● YOUR TASK
Repeat every line of the listing below verbatim, leaving out the pictures.
+++ WORKING DATA
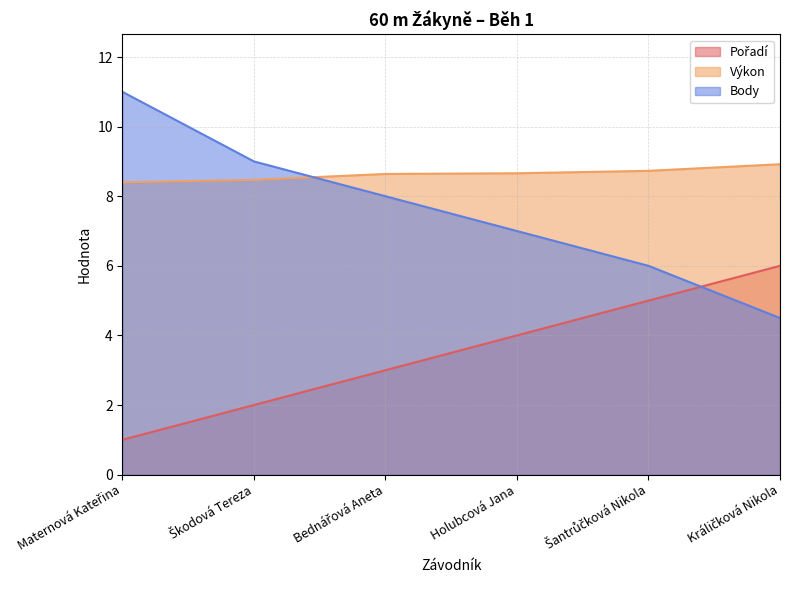

How many categories are shown in the chart?

6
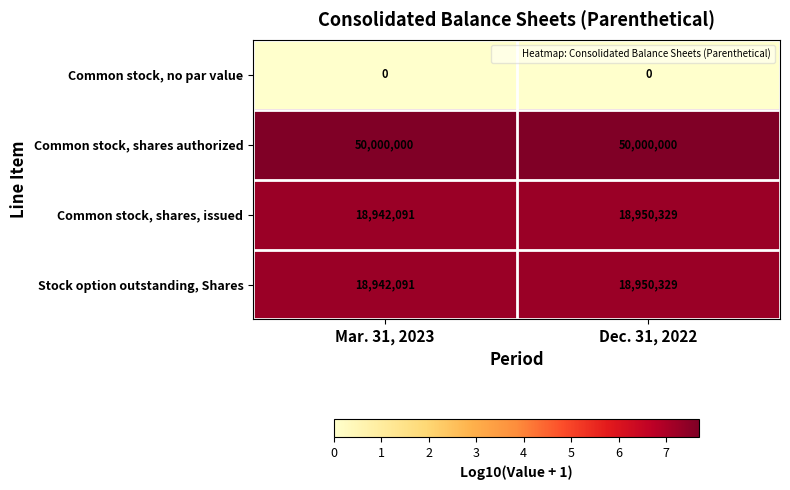

How many categories are shown in the chart?

2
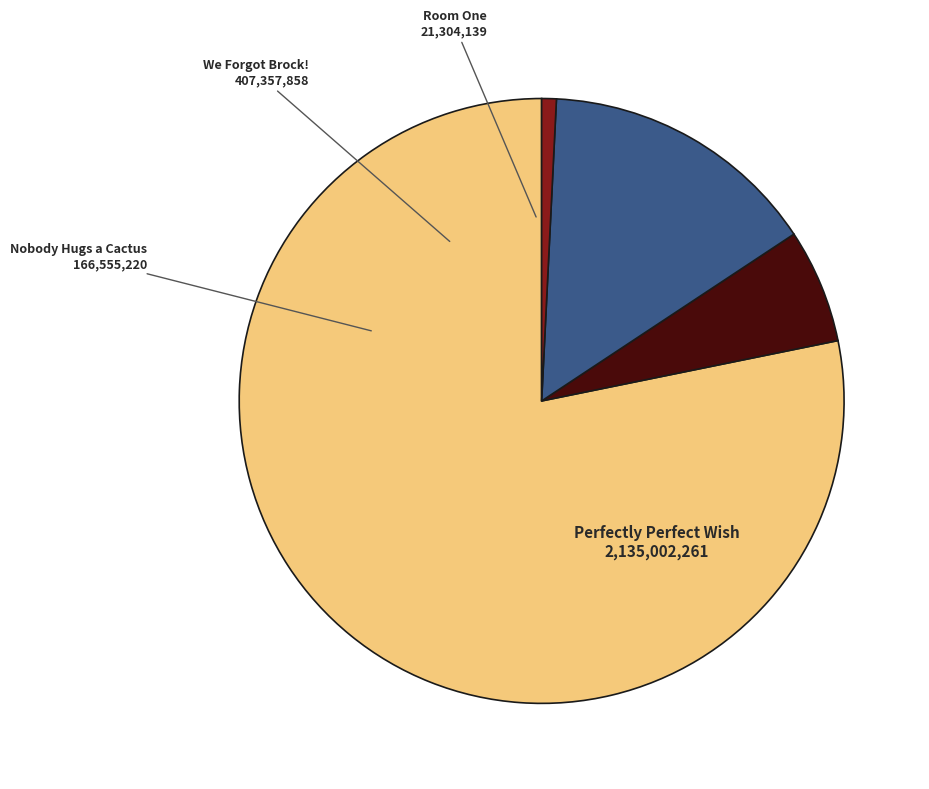

Combined, do Perfectly Perfect Wish and Room One account for over 50%?

Yes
++++++
● ANSWER FOR THE TASK
How many categories are shown in the chart?

6

How many categories are shown in the chart?

2

Combined, do Perfectly Perfect Wish and Room One account for over 50%?

Yes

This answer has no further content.